It’s easy to come up with new ideas; the hard part is letting go of what worked for you two years ago, but will soon be out of date.
– Roger von Oech
IBM conducted a study this year in which they asked 1500 CEOs, in face to face interviews, what skills were of paramount importance for the leaders in their organizations, to their business and global competitiveness. You can read the entire study here, but in a nutshell, this is what CEOs care about.
The premise of the study is that change is accelerating and complexity is deepening in all markets around the world. As the world has become increasingly volatile and the future ambiguous, there remain a powerful minority of companies globally that have been able to capitalize on these seismic changes and turn this turbulence into innovation and advantage. These are the keys:
1. Creativity. Yes – your creativity, initiative, inventiveness and passion. More than ever, people have wholly transparant real-time access to relative value and price to the market goods, services that companies are providing, and our ability and willingness to bring our creativity to work can become the discerning factor. Remember 3M famously created post-it notes by allowing people in the organization to express their own creativity. From 3M to Google to Atlassian, some of the most powerful innovations have come from the bottom up within business cultures where, autonomy is offered, creativity encouraged, and ideas flourish.

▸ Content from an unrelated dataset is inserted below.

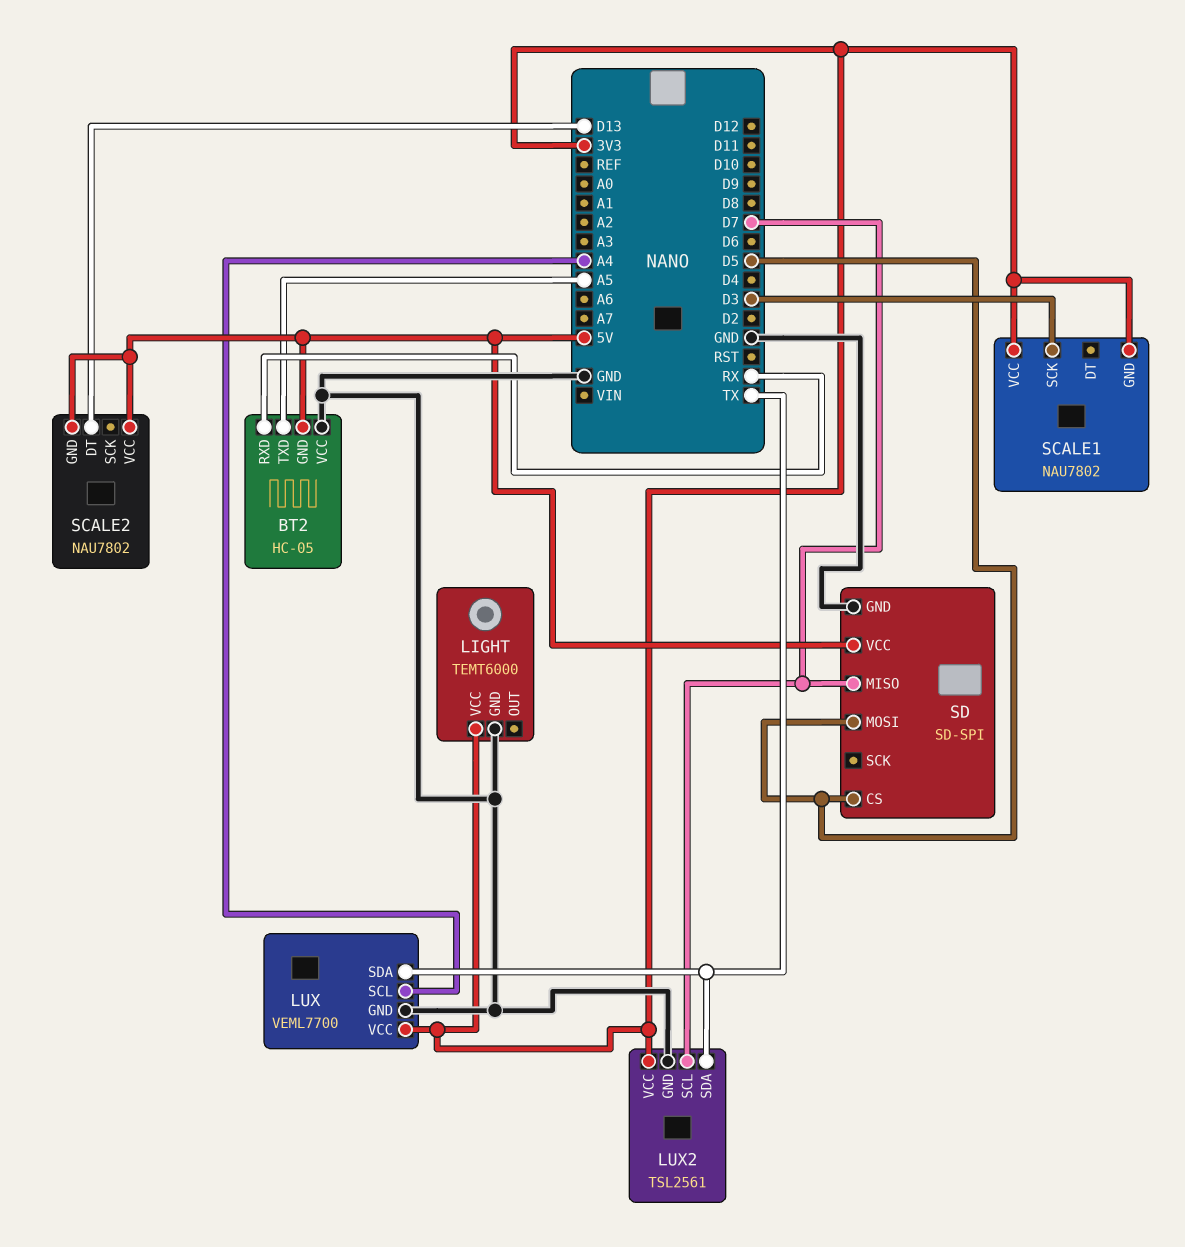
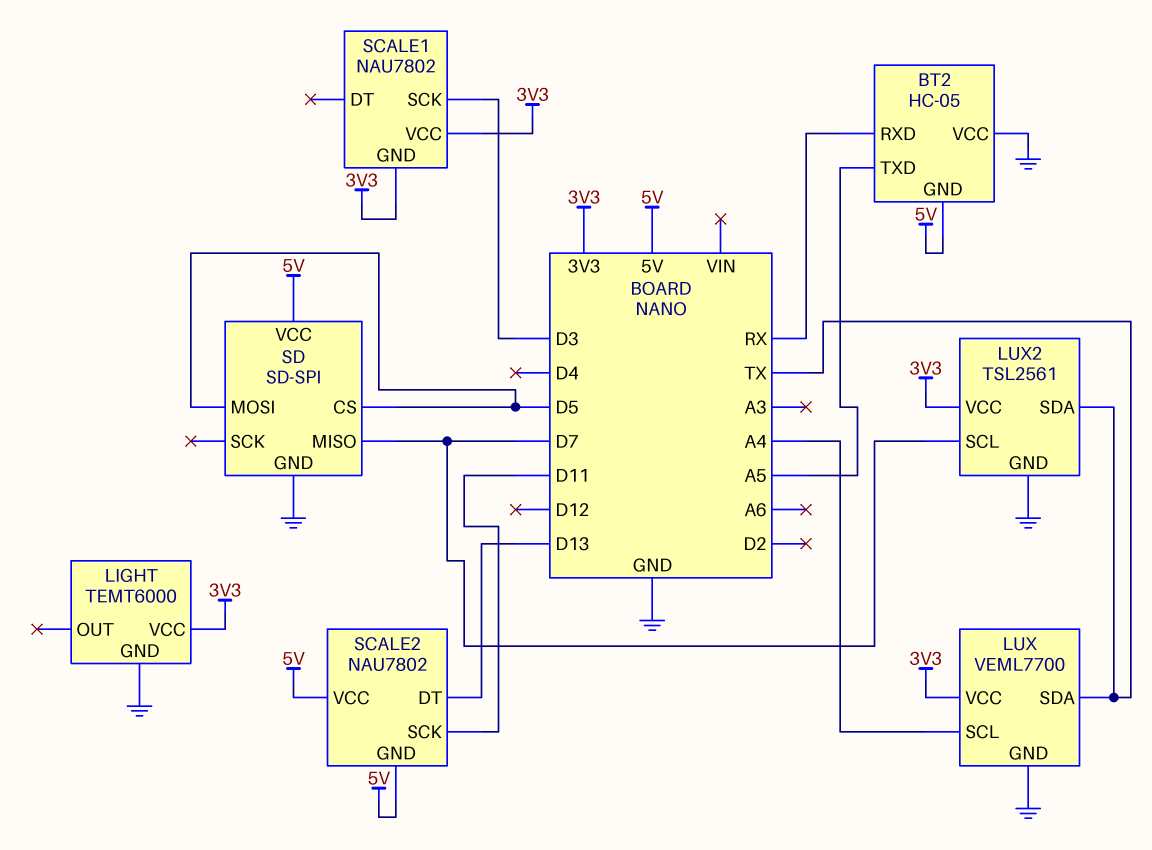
SCALE2 pin SCK: none -> D11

2. Integrity. I recently had an interaction, and conducted a workshop with a group of women executives at an insurance and financial services group. A running theme throughout the attendees was the challenge of ‘being everything to everyone.’ That is, being the great mom, partner, executive, community service contributor, etc… Here’s a piece of advice I believe from Rick Warren, author of The Purpose-Driven Life. When we think of our life, it’s common to think of ourselves as having different lives – the workout life, the professional life, the partner and spouse life, the parent life, etc. – when in fact we have but one life to live. My encouragement is to give permission to ourselves, and everyone around us to bring our whole selves to every endeavor. The etymology of Integrity is from the Latin integer, meaning whole, oneness. Recognize that each of us is but one person with a rich history and present, and future, and to bring our whole selves to everything we do represents our greatest contribution, and our greatest opportunity to draw from our own rich experience and apply to everything we do.
3. Globalization #3 in importance, in terms of creative leadership was the ability to think globally. One key aspect of thinking globally is to borrow brilliance from all sectors. One finding of the study was that CEOs wanted creative leaders to borrow disruption models from other industries and market sectors. If you are in the IT business, don’t benchmark what other IT business are doing. Go out and borrow ideas from the toy industry or maybe the microlending community – just something outside your usual purview.
Finally “act despite uncertainly.” Yes there is much ambiguity, and yes it can often feel better to wait until things shake out before committing a particular direction. But increasingly CEOs want creative leaders to be taking risks. Acting while others hesitate can pay off. The key to a successful jump is to follow your true convictions and beliefs.